TASK DETAILS: Print the full set of records below, character for character and picture-free.

Items from a dataset

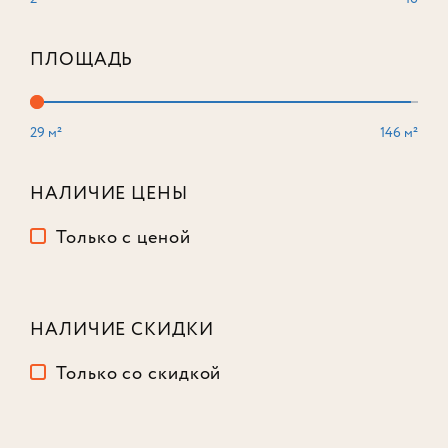
ПЛОЩАДЬ
29 м²
146 м²
3-комнатный
82,8 м²
НАЛИЧИЕ ЦЕНЫ
Корпус
1
Только с ценой
Этаж
12
из 16
45 153 856
₽
НАЛИЧИЕ СКИДКИ
Только со скидкой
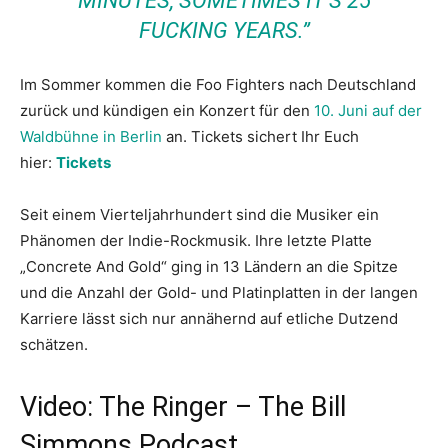
MINUTES, SOMETIMES IT’S 25
FUCKING YEARS.”
Im Sommer kommen die Foo Fighters nach Deutschland
zurück und kündigen ein Konzert für den
10. Juni auf der
Waldbühne in Berlin
an. Tickets sichert Ihr Euch
hier:
Tickets
Seit einem Vierteljahrhundert sind die Musiker ein
Phänomen der Indie-Rockmusik. Ihre letzte Platte
„Concrete And Gold“ ging in 13 Ländern an die Spitze
und die Anzahl der Gold- und Platinplatten in der langen
Karriere lässt sich nur annähernd auf etliche Dutzend
schätzen.
Video: The Ringer – The Bill
Simmons Podcast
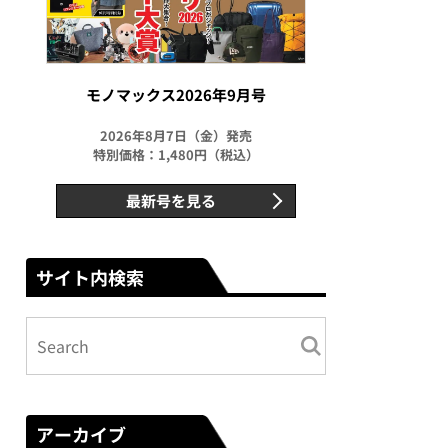
モノマックス2026年9月号
2026年8月7日（金）発売
特別価格：1,480円（税込）
最新号を見る
サイト内検索
アーカイブ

YOUR SOLUTION:
ПЛОЩАДЬ
29 м²
146 м²
3-комнатный
82,8 м²
НАЛИЧИЕ ЦЕНЫ
Корпус
1
Только с ценой
Этаж
12
из 16
45 153 856
₽
НАЛИЧИЕ СКИДКИ
Только со скидкой
MINUTES, SOMETIMES IT’S 25
FUCKING YEARS.”
Im Sommer kommen die Foo Fighters nach Deutschland
zurück und kündigen ein Konzert für den
10. Juni auf der
Waldbühne in Berlin
an. Tickets sichert Ihr Euch
hier:
Tickets
Seit einem Vierteljahrhundert sind die Musiker ein
Phänomen der Indie-Rockmusik. Ihre letzte Platte
„Concrete And Gold“ ging in 13 Ländern an die Spitze
und die Anzahl der Gold- und Platinplatten in der langen
Karriere lässt sich nur annähernd auf etliche Dutzend
schätzen.
Video: The Ringer – The Bill
Simmons Podcast
モノマックス2026年9月号
2026年8月7日（金）発売
特別価格：1,480円（税込）
最新号を見る
サイト内検索
アーカイブ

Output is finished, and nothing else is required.